**TASK DESCRIPTION:** Keep every word the same. Repeat the records without their images.

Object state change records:

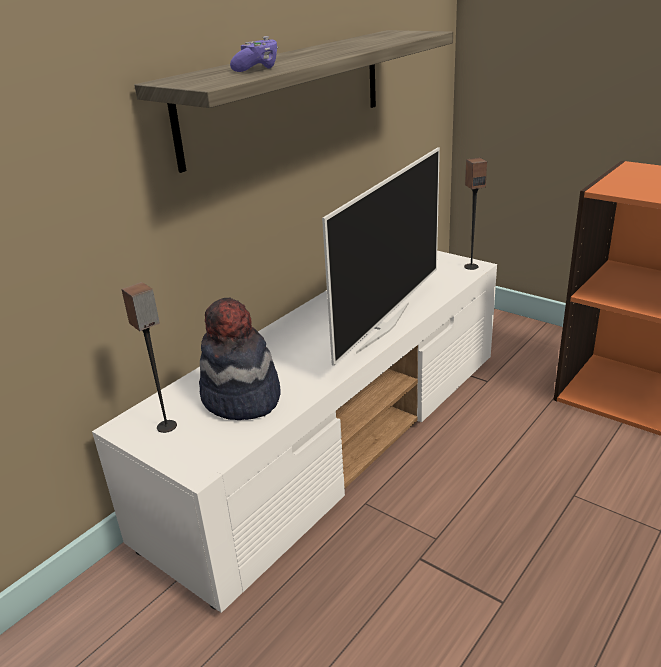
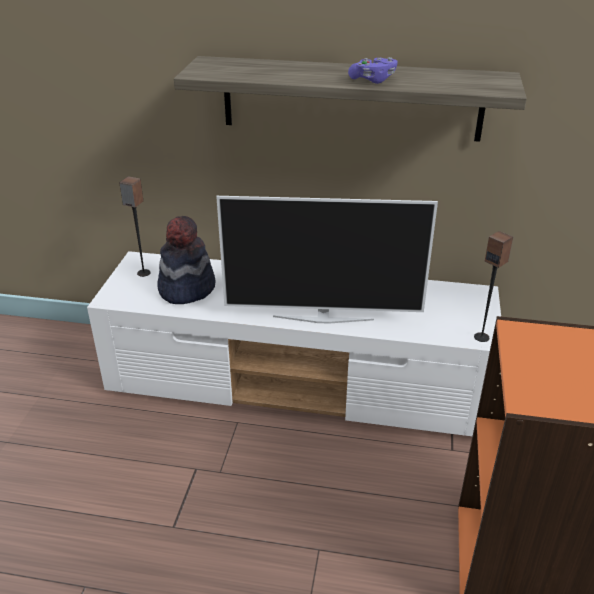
camera: 60 degrees right, 5 degrees up
(257, 68) = (263, 72): purple game controller -> purple game controller (373, 80)

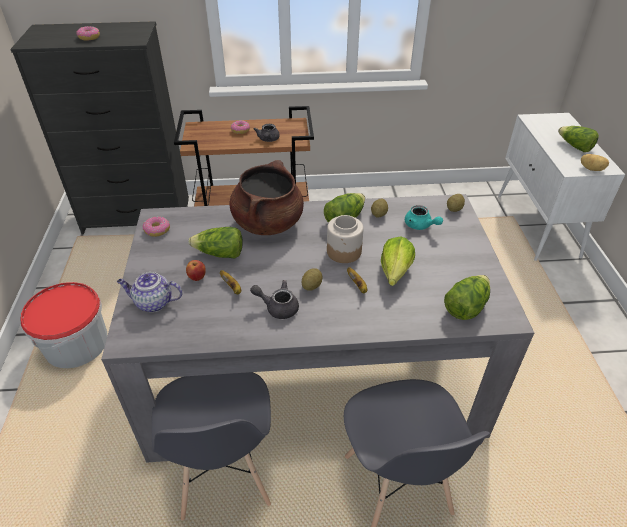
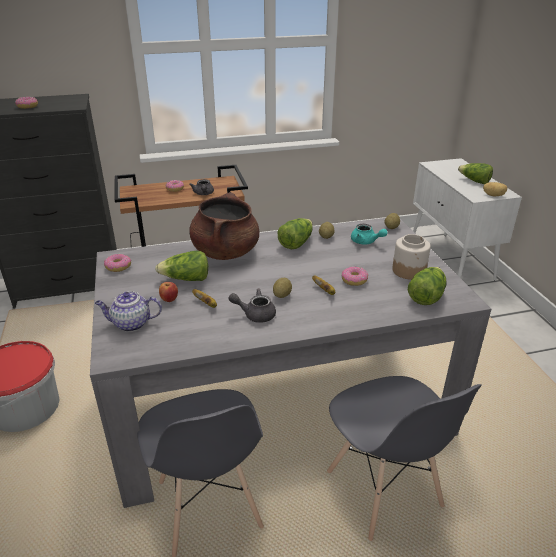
camera: 10 degrees left, 10 degrees down
(344, 251) = (304, 266): jar -> jar (409, 270)
(393, 275) = (354, 280): lettuce -> donut

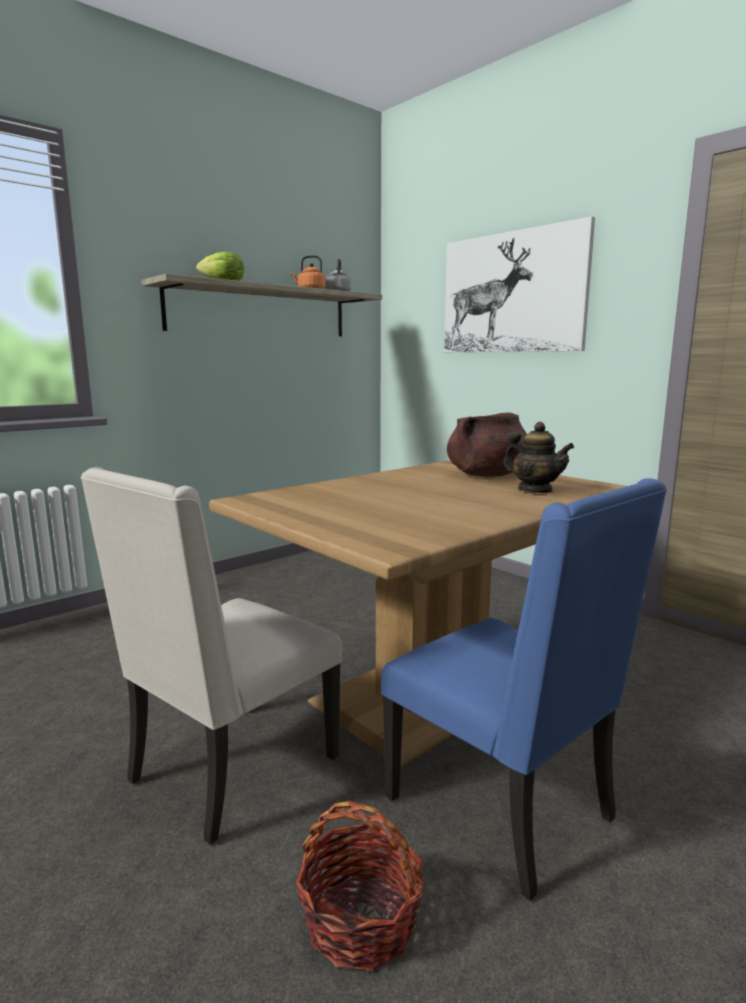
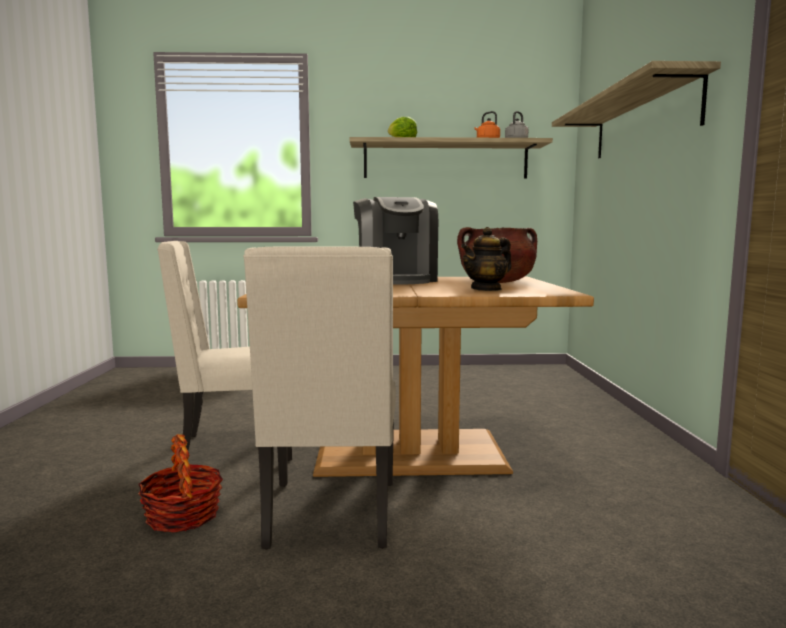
camera: 40 degrees right, 5 degrees down
(383, 485) = (396, 280): none -> coffee machine
(505, 809) = (331, 515): blue chair -> beige chair
(512, 293) = (643, 121): picture -> shelf
(535, 490) = (486, 289): teapot -> teapot turned 60 degrees clockwise

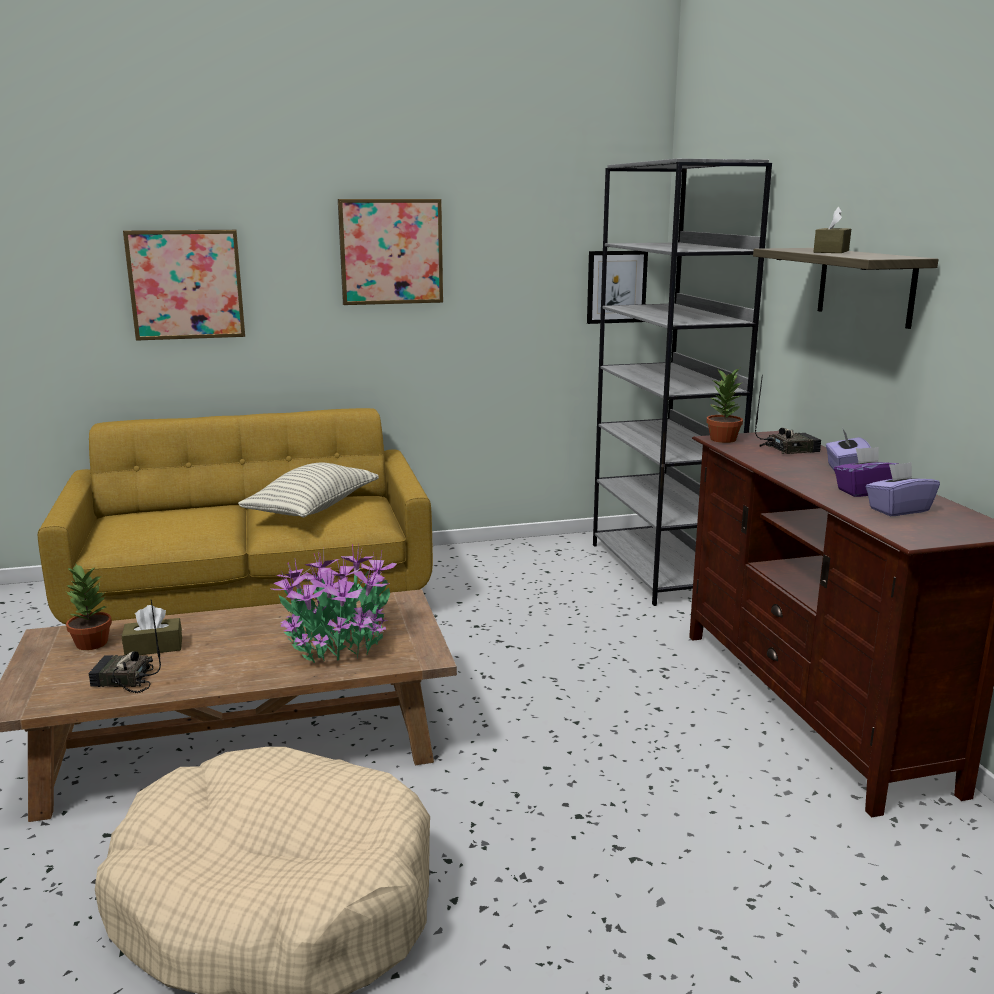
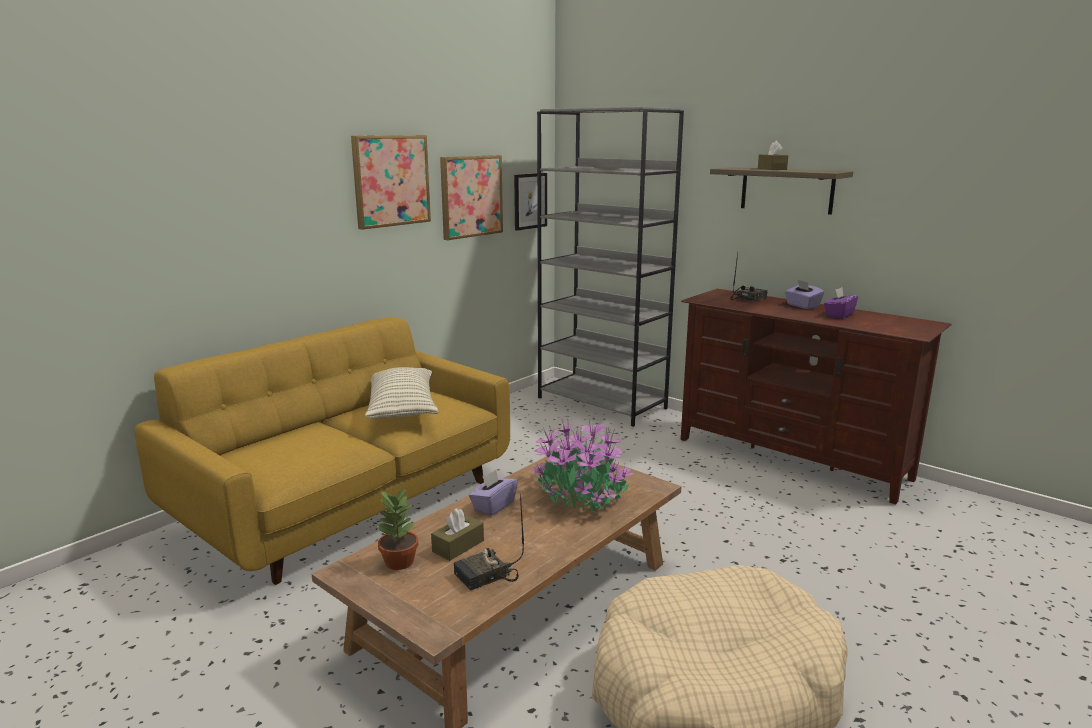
camera: 35 degrees left, 0 degrees up
(186, 284) = (229, 220): picture -> picture (471, 196)
(723, 439) = (703, 299): potted plant -> none
(898, 510) = (874, 321): purple tissue box -> purple tissue box (493, 506)

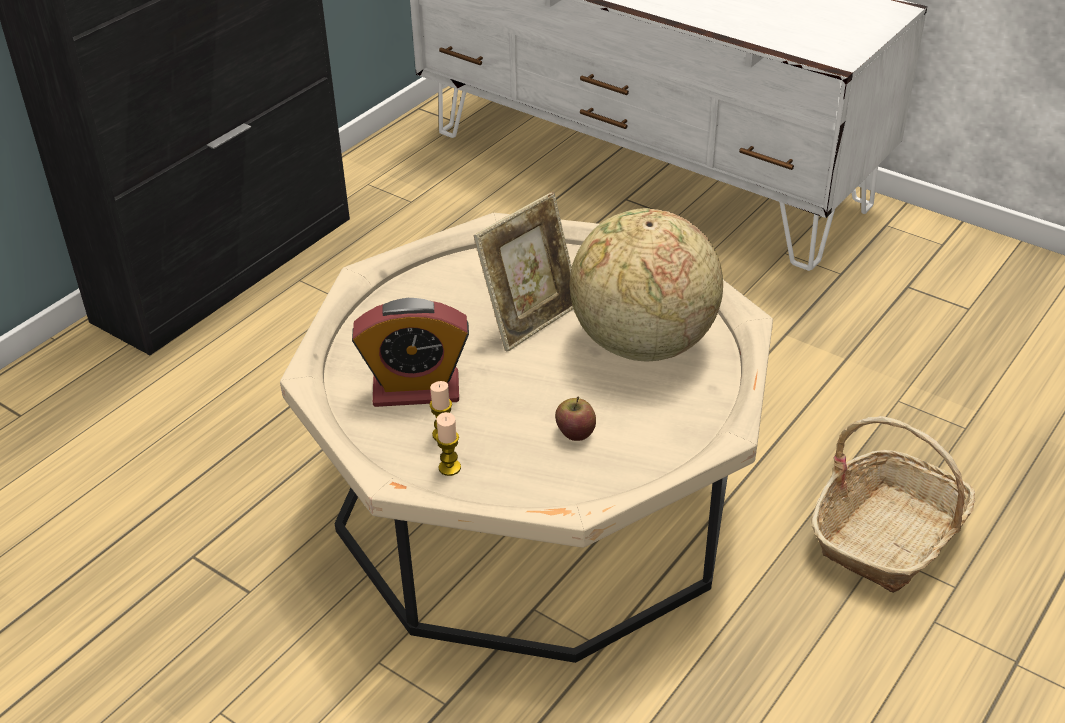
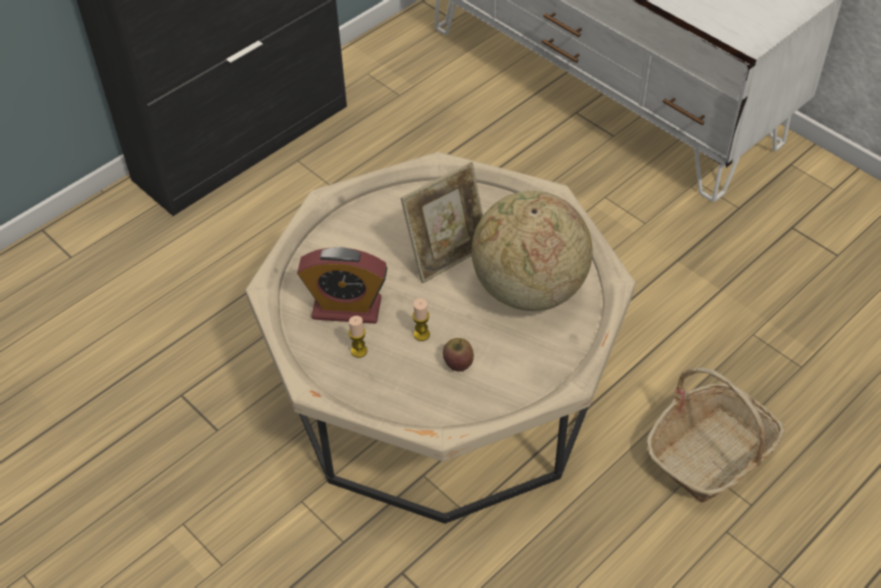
camera: 10 degrees right, 10 degrees up
(449, 468) = (358, 380): candle -> candle (421, 334)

**ANSWER AREA:**
camera: 60 degrees right, 5 degrees up
(257, 68) = (263, 72): purple game controller -> purple game controller (373, 80)

camera: 10 degrees left, 10 degrees down
(344, 251) = (304, 266): jar -> jar (409, 270)
(393, 275) = (354, 280): lettuce -> donut

camera: 40 degrees right, 5 degrees down
(383, 485) = (396, 280): none -> coffee machine
(505, 809) = (331, 515): blue chair -> beige chair
(512, 293) = (643, 121): picture -> shelf
(535, 490) = (486, 289): teapot -> teapot turned 60 degrees clockwise

camera: 35 degrees left, 0 degrees up
(186, 284) = (229, 220): picture -> picture (471, 196)
(723, 439) = (703, 299): potted plant -> none
(898, 510) = (874, 321): purple tissue box -> purple tissue box (493, 506)

camera: 10 degrees right, 10 degrees up
(449, 468) = (358, 380): candle -> candle (421, 334)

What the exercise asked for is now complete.